● PROVIDED PASSAGE

Have Population and Commuting Patterns Changed In Your Region?

Metropolitan Statistical Areas (MSAs) and Micropolitan Statistical Areas (µSAs) are collections of counties where there is so much interconnectivity between the counties that they should be measured as one economy rather than separate counties.  For example, in the Dallas-Fort Worth-Arlington, Texas MSA many individuals live in Tarrant County but work in Dallas County.

The Office of Management and Budget (OMB) periodically updates the definitions of MSAs and µSAs based on Census commuting and population data. MSAs “have at least one urbanized area of 50,000 or more population, plus adjacent territory that has a high degree of social and economic integration with the core as measured by commuting ties.” Similarly, µSAs “have at least one urban cluster of at least 10,000 but less than 50,000 population, plus adjacent territory that has a high degree of social and economic integration with the core as measured by commuting ties.”

Though the OMB provides historical delineations  and current definitions, it is difficult to find a comprehensive list of changes made to the statistical areas. The current definitions were released in February 2013, and the previous definitions were released in December 2009. The dashboard below allows users to view changes to MSAs and µSAs definitions between the 2009 and 2013.

Using Texas as an example, click through the tabs to see the filters that can be applied to your statistical area.

● REQUEST A
Pull out every line of the listing that contains the string "kern", treating uppercase and lowercase letters as distinct.
The passage and the listing come from separate, unrelated sources.

● PROVIDED RECORDS

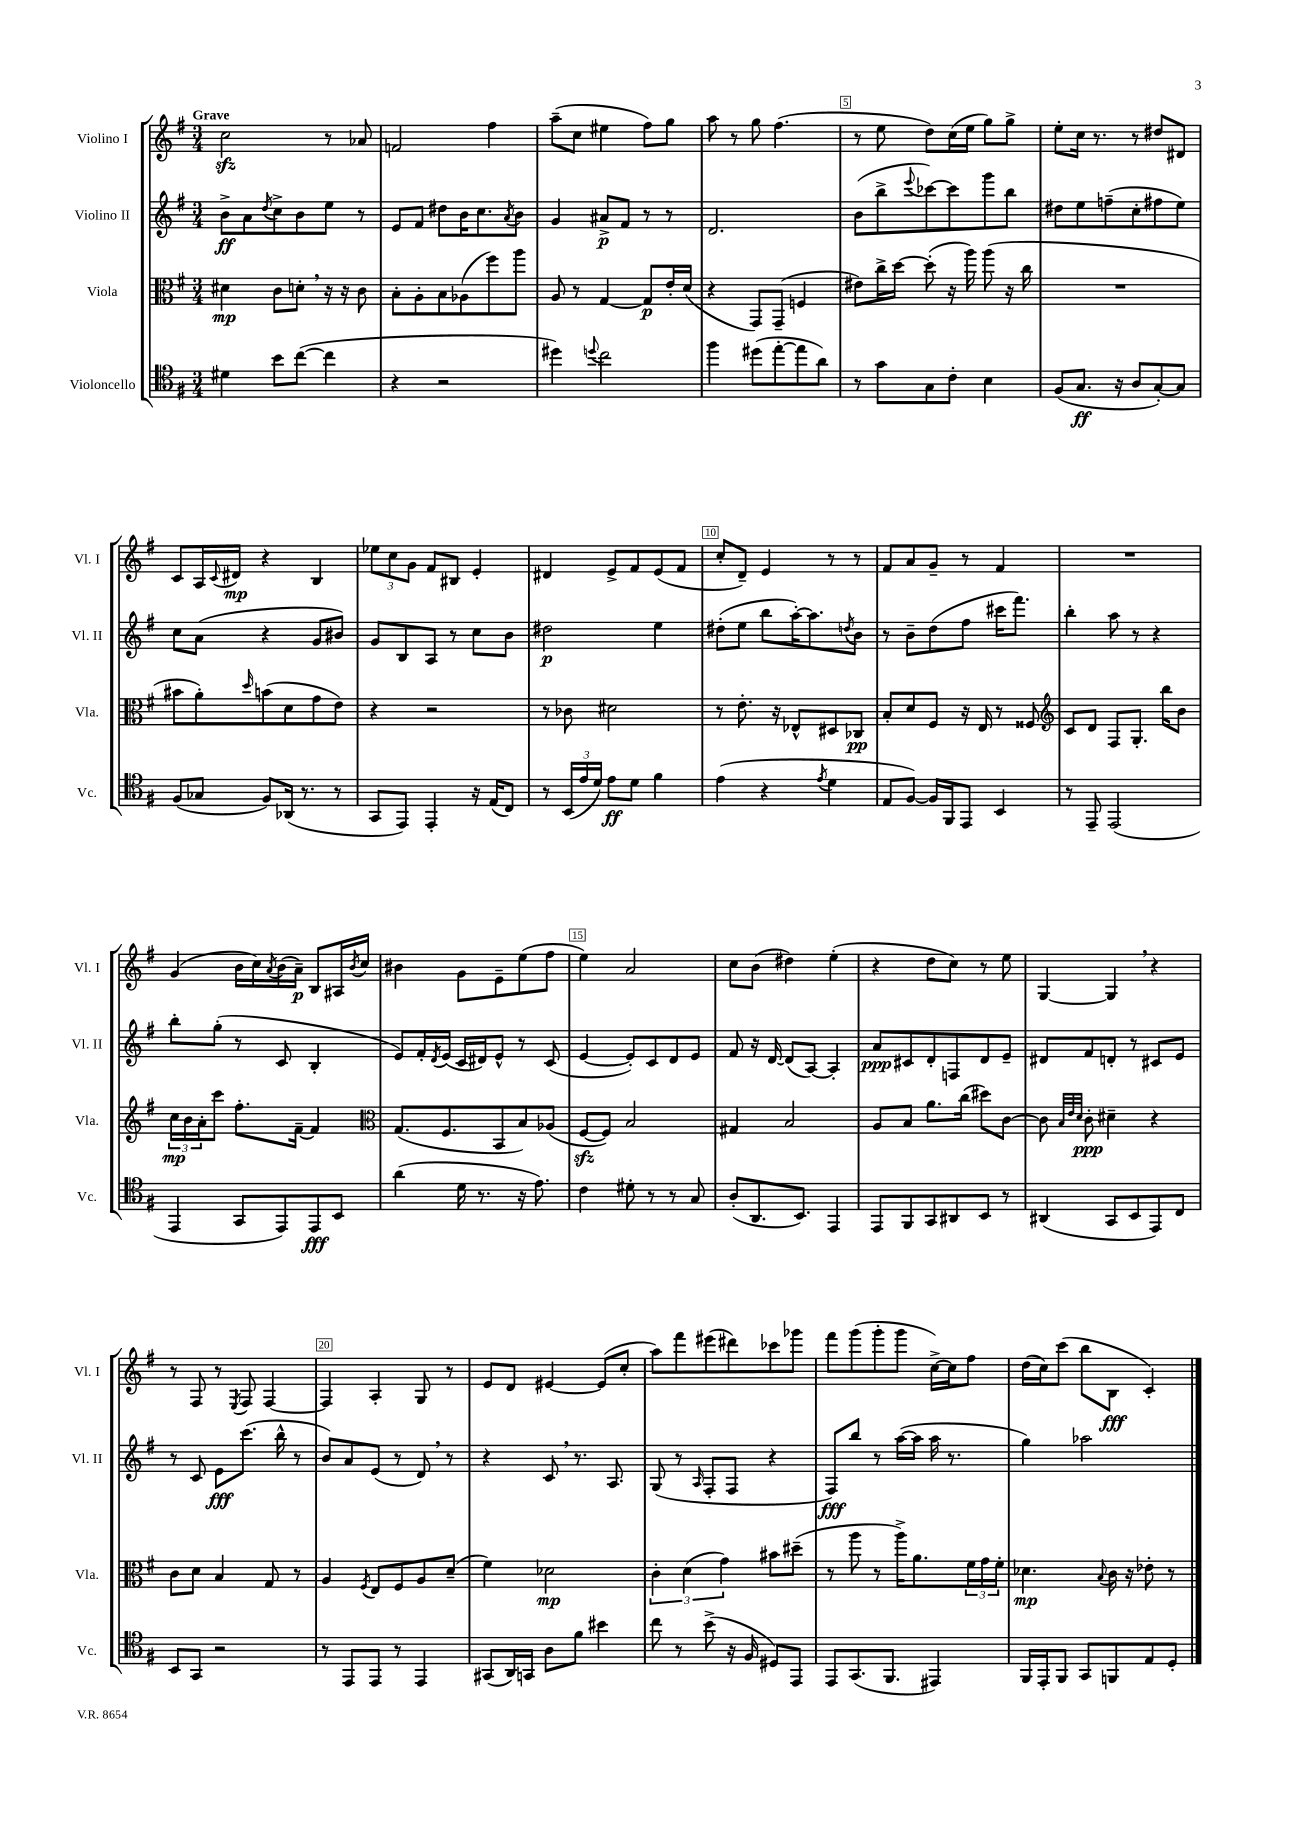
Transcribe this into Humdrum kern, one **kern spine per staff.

**kern	**kern	**kern	**kern
*staff4	*staff3	*staff2	*staff1
*clefC4	*clefC3	*clefG2	*clefG2
*k[f#]	*k[f#]	*k[f#]	*k[f#]
*M3/4	*M3/4	*M3/4	*M3/4
4d#	4d#	8b^	2cc
.	.	8a	.
.	.	8qdd	.
8b	8c	8cc^	.
([8cc	8d'	8b	.
4cc]	16r	8ee	8r
.	16r	.	.
.	8c	8r	8a-
=	=	=	=
4r	8B'	8e	2f
.	8A'	8f#	.
2r	8B	8dd#	.
.	(8A-	16b	.
.	.	8.cc	.
.	8ff#)	.	4ff#
.	.	8qa	.
.	8aa	8b	.
=	=	=	=
4dd#)	8A	4g	(8aa~
.	8r	.	8cc
8qqdd	.	.	.
2cc	[4G	8a#^	4ee#
.	.	8f#	.
.	8G]	8r	8ff#)
.	16e'	8r	8gg
.	(16d	.	.
=	=	=	=
4ff#	4r	2.d	8aa
.	.	.	8r
(8dd#	8GG)	.	8gg
[8ee'	(8GG~	.	(4.ff#
8ee]	4F	.	.
8a)	.	.	.
=	=	=	=
8r	8e#)	(8b	8r
8g	16cc^	8bb^	8ee
.	[16dd	.	.
.	.	8qqeee	.
8G	(8dd']	[8ccc-)	8dd)
8c'	16r	8ccc-]	(16cc
.	16aa)	.	16ee
4B	(8aa	8ggg	8gg)
.	16r	8bb	8gg^
.	16cc	.	.
=	=	=	=
(8F#	2.r	8dd#	8ee'
8.G	.	8ee	16cc
.	.	.	8.r
.	.	(8ff~	.
16r	.	.	.
8A	.	8cc'	8r
[8G')	.	8ff#	8dd#
8G]	.	8ee)	8d#
=	=	=	=
(8F#	8b#	8cc	8c
8G-	8a')	(8a	16A
.	.	.	8qqc
.	.	.	16d#
.	16qqdd	.	.
8F#)	(8b	4r	4r
(16AA-	8d	.	.
8.r	.	.	.
.	8g	8g	4B
8r	8e)	8b#)	.
=	=	=	=
8GG	4r	8g	12ee-
.	.	.	12cc
8EE)	.	8B	.
.	.	.	12g
4EE'	2r	8A	8f#
.	.	8r	8B#
16r	.	8cc	4e'
(16E	.	.	.
8C)	.	8b	.
=	=	=	=
8r	8r	2dd#	4d#
(24BB	8c-	.	.
24e	.	.	.
24d)	.	.	.
8e	2d#	.	8e^
8d	.	.	8f#
4f#	.	4ee	(8e
.	.	.	8f#
=	=	=	=
(4e	8r	(8dd#'	8cc'
.	8.e'	8ee	8d~)
4r	.	8bb	4e
.	16r	.	.
.	8E-^^	[16aa')	.
.	.	8.aa]	.
8qe	.	.	.
4d	8D#	.	8r
.	.	8qdd	.
.	8C-	8b	8r
=	=	=	=
8E	8B'	8r	8f#
[8F#)	8d	8b~	8a
16F#]	8F#	(8dd	8g~
16FF#	.	.	.
8EE	16r	8ff#	8r
.	16E	.	.
4BB	8r	16ccc#	4f#
.	.	8.fff#)	.
.	8F##	.	.
=	=	=	=
*	*clefG2	*	*
8r	8c	4bb'	2.r
8EE~	8d	.	.
(2EE	8F#	8aa	.
.	8.G'	8r	.
.	.	4r	.
.	16bb	.	.
.	8b	.	.
=	=	=	=
4EE	24cc	8bb'	(4g
.	24b	.	.
.	24a'	.	.
.	8ccc	(8gg'	.
8GG	8.ff#'	8r	16b
.	.	.	16cc)
.	.	.	8qa
8EE)	.	8c	(16b
.	[16f#~	.	16a~)
8EE	4f#]	4B'	8B
8BB	.	.	16A#
.	.	.	8qb
.	.	.	16cc
=	=	=	=
*	*clefC3	*	*
(4a	(8.G	8e)	4b#
.	.	16f#'	.
.	.	8qd	.
.	8.F#	(16e	.
16d	.	16c	8g
8.r	.	16d#)	.
.	8BB	8e^^	8e~
16r	8B)	8r	(8ee
8.e)	.	.	.
.	(8A-	(8c	8ff#
=	=	=	=
4c	[8F#	[4e	4ee)
.	8F#])	.	.
8d#'	2B	8e'])	2a
8r	.	8c	.
8r	.	8d	.
8G	.	8e	.
=	=	=	=
(8A'	4G#	8f#	8cc
8.AA	.	16r	(8b
.	.	[16d	.
.	2B	(8d]	4dd#)
8.BB)	.	.	.
.	.	[8A)	.
4EE	.	4A']	(4ee'
=	=	=	=
8EE	8A	8a	4r
8FF#	8B	8c#	.
8GG	8.a	8d'	8dd
8AA#	.	8F	8cc)
.	(16cc	.	.
8BB	8dd#)	8d	8r
8r	[8c	8e~	8ee
=	=	=	=
(4AA#	8c]	8d#	[4G
.	32qqB	.	.
.	32qqe	.	.
.	32qqd	.	.
.	8c'	8f#	.
8GG	4d#~	8d'	4G]
8BB	.	8r	.
8EE)	4r	8c#	4r
8C	.	8e	.
=	=	=	=
8BB	8c	8r	8r
8GG	8d	8c	8F#
2r	4B	8e	8r
.	.	.	8qE
.	.	(8.ccc	8F#
.	8G	.	[4F#
.	.	16bb^^	.
.	8r	8r	.
=	=	=	=
8r	4A	8b)	4F#]
8EE	.	8a	.
.	8qF#	.	.
8EE	8E	(8e	4A'
8r	8F#	8r	.
4EE	8A	8d)	8G
.	(8d~	8r	8r
=	=	=	=
(8GG#	4f#)	4r	8e
16AA)	.	.	8d
16GG	.	.	.
8A	2d-	8c	[4e#
8f#	.	8.r	.
4b#	.	.	(8e#]
.	.	8.A	.
.	.	.	8cc'
=	=	=	=
8cc	6c'	(8G	8aa)
8r	.	8r	8fff#
.	(6d	.	.
.	.	16qqA	.
(8b^	.	8F#'	(8eee#
.	6g)	.	.
16r	.	8F#	8ddd#)
16F#	.	.	.
8D#)	8b#	4r	8ccc-
8EE	(8dd#~	.	8ggg-
=	=	=	=
8EE	8r	8F#)	8fff#
(8.GG	8aa	8bb	(8ggg
.	8r	8r	8ggg'
8.FF#	.	.	.
.	16aa^)	([16aa	8ggg
.	8.a	16aa]	.
4EE#)	.	16aa	[16cc^)
.	.	8.r	16cc]
.	24f#	.	8ff#
.	24g	.	.
.	24f#'	.	.
=	=	=	=
16FF#	4.d-	4gg)	(16dd
16EE'	.	.	16cc)
8FF#	.	.	(8ccc
8GG	.	2aa-	8bb
.	8qqB	.	.
8FF	16c	.	8B
.	16r	.	.
8E	8e-'	.	4c')
8D'	8r	.	.
==	==	==	==
*-	*-	*-	*-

● REQUEST B
Reproduce the portion of the passage on metropolitan statistical areas between "Have Population and" and "in Dallas County.", inclusive.

● REPLY A
Transcribe this into Humdrum kern, one **kern spine per staff.
**kern	**kern	**kern	**kern

● REPLY B
Have Population and Commuting Patterns Changed In Your Region?

Metropolitan Statistical Areas (MSAs) and Micropolitan Statistical Areas (µSAs) are collections of counties where there is so much interconnectivity between the counties that they should be measured as one economy rather than separate counties.  For example, in the Dallas-Fort Worth-Arlington, Texas MSA many individuals live in Tarrant County but work in Dallas County.